People living with dementia and their caregivers are asking for more support and a better-integrated health care system that is easier to navigate, to provide for the often complex needs of elderly adults with some form of cognitive impairment. According to new research out of the University of Waterloo that has informed the Frail Senior Strategy in Ontario, Canada, more education and respite for caregivers, along with support for transitions into long-term care are needed for family caregivers.
With a rapidly aging population, more family caregivers are shouldering the burden of caring for elderly relatives and many are struggling to juggle work, raising children and providing care for seniors. Sandwiched between so many responsibilities and lacking the time for self-care, many informal caregivers suffer burnout.

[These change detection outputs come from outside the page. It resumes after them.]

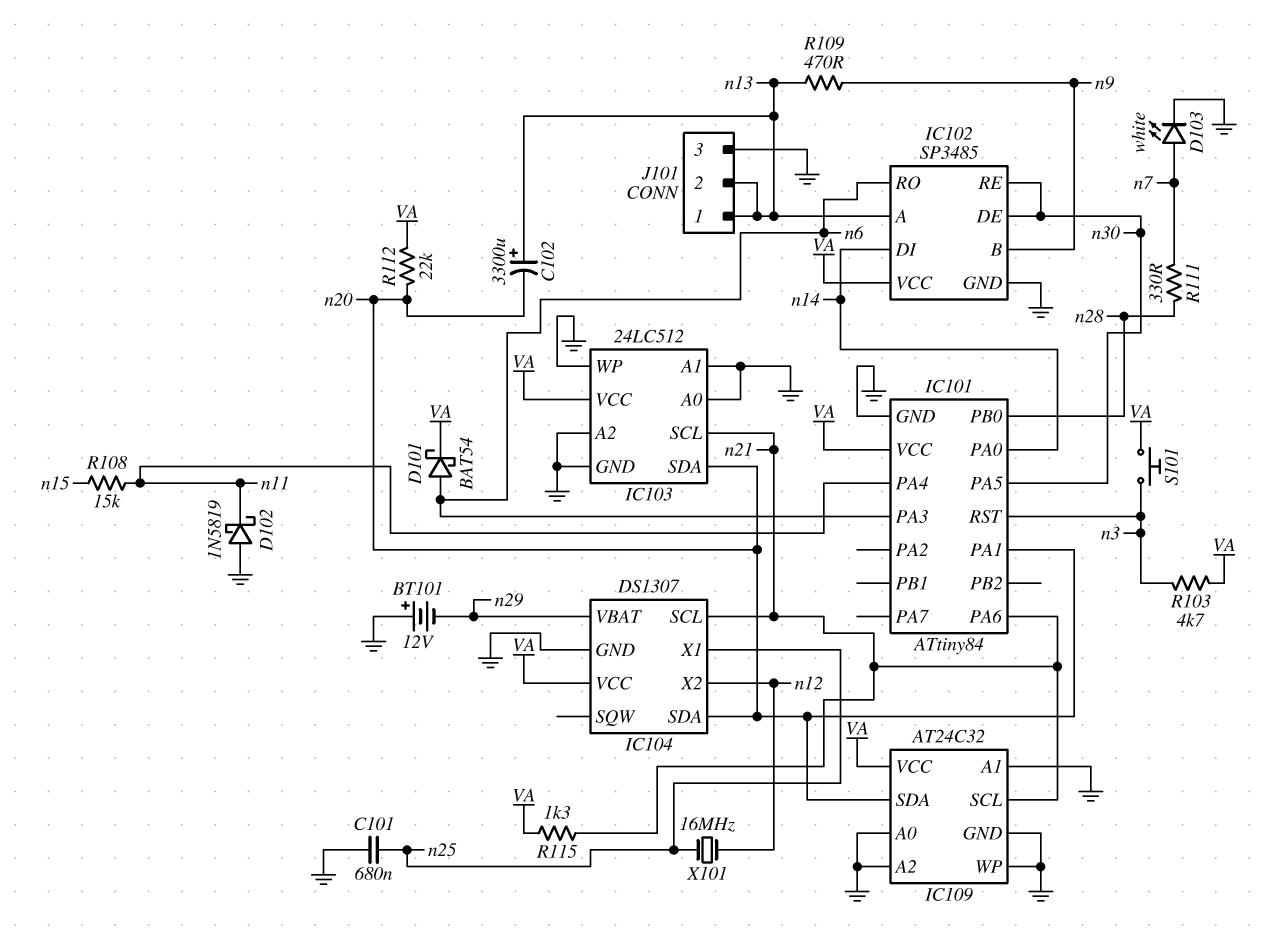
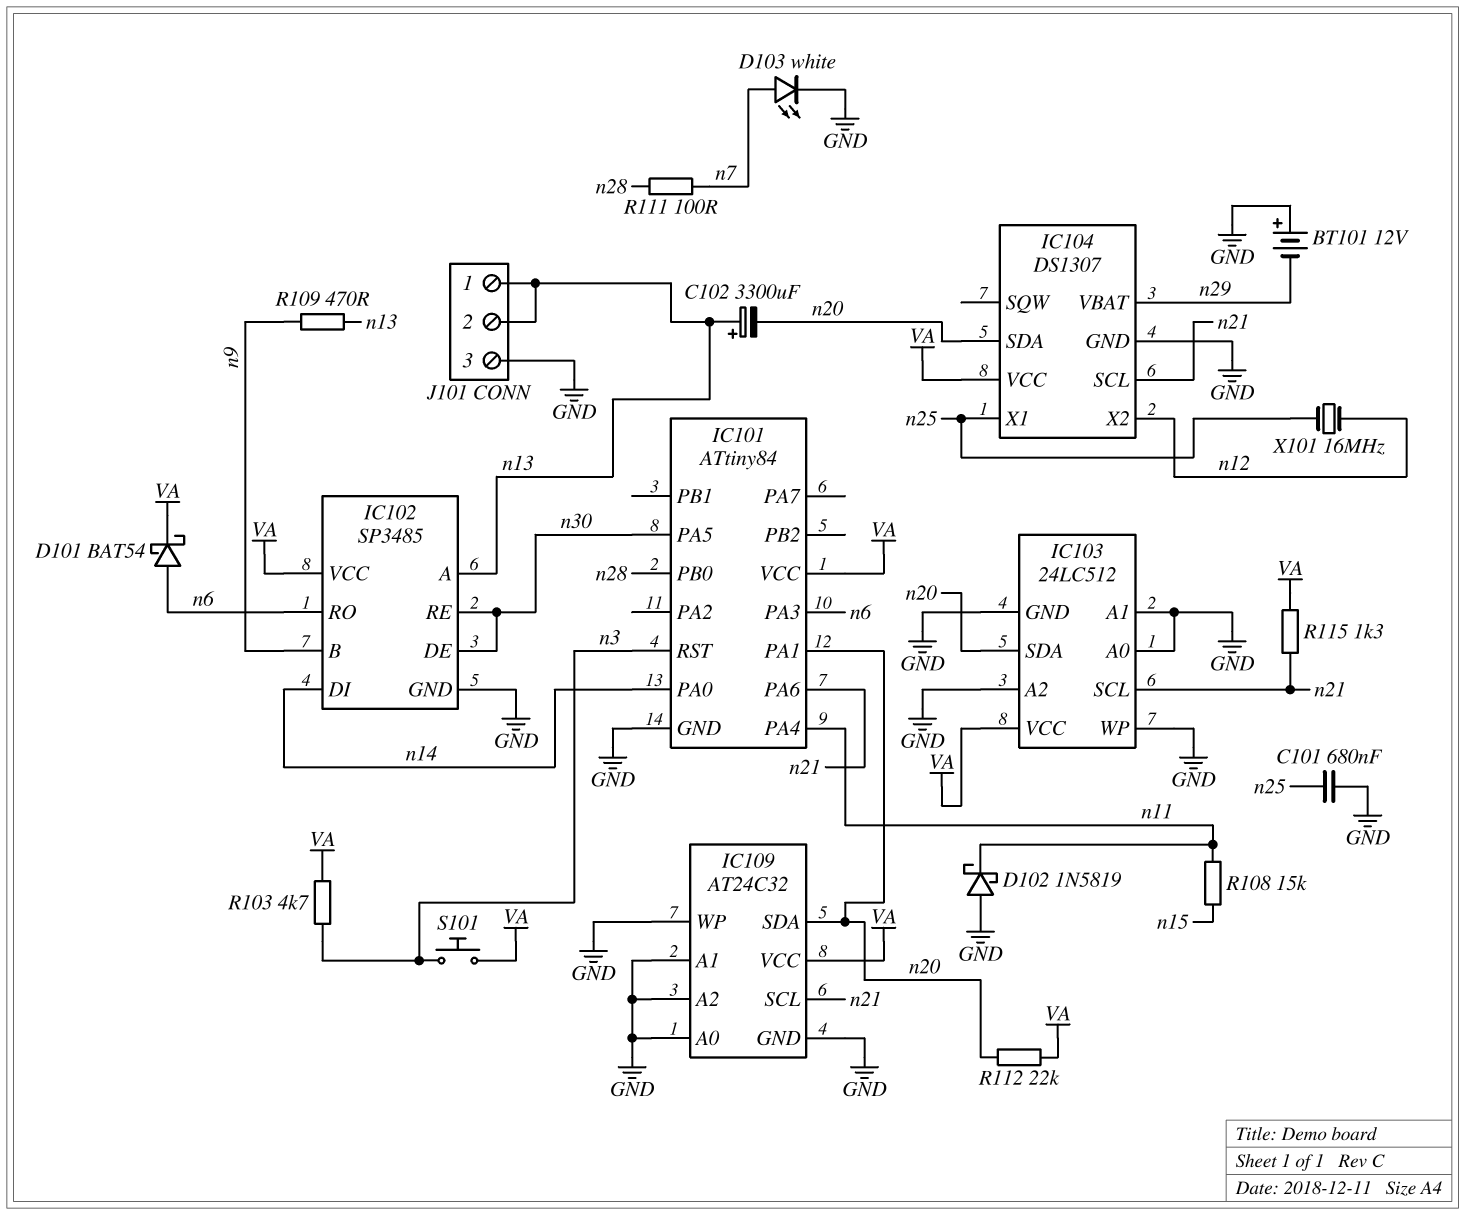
R111: 330 (n7, n28) -> 100 (n7, n28)

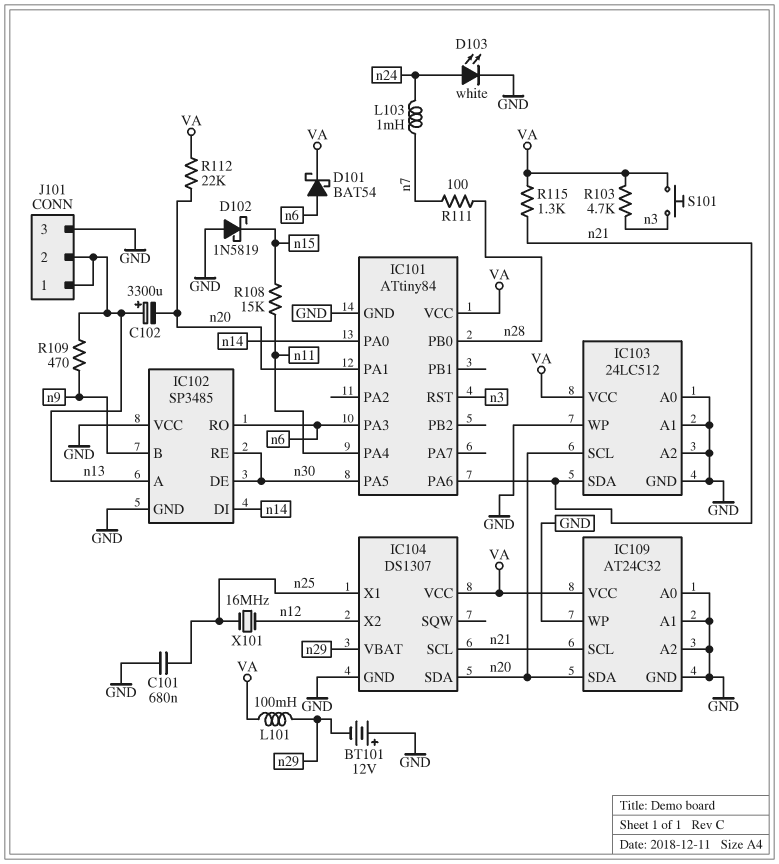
D102: schottky 1N5819 (A GND, K n11) -> schottky 1N5819 (A GND, K n15)
D103: LED white (A n7, K GND) -> LED white (A n24, K GND)
IC102 pin VCC: VA -> GND
IC103 pin SCL: n21 -> n20
IC103 pin SDA: n20 -> n21
L101: none -> 100mH (VA, n29)
L103: none -> 1mH (n7, n24)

The new provincial strategy for frail seniors brings not only health care professionals and seniors to the table, but also the family caregivers who need support within the community and are asking for a more integrated system. More day programs, overnight respite care, behavioral support, and teams to help caregivers with a transition into a long-term care or retirement facility are part of the plan; to be implemented over the next two years. The person-centered strategy is hoped to provide better care for growing numbers of older adults living with dementia.
In Canada, more than 400,000 older adults are currently living with dementia, and with 80,000 new cases diagnosed each year, the direct care costs are expected to rise from $15 billion to $153 billion annually by 2038, according to the Waterloo study. More care partner support is needed for family and loved ones who often feel stressed and overwhelmed under the weight of caregiving for an elderly person with dementia. And with more access to services, coordinated care, training for the dementia workforce, and greater awareness and dementia-friendly communities, the needs of seniors and their caregivers can be better met.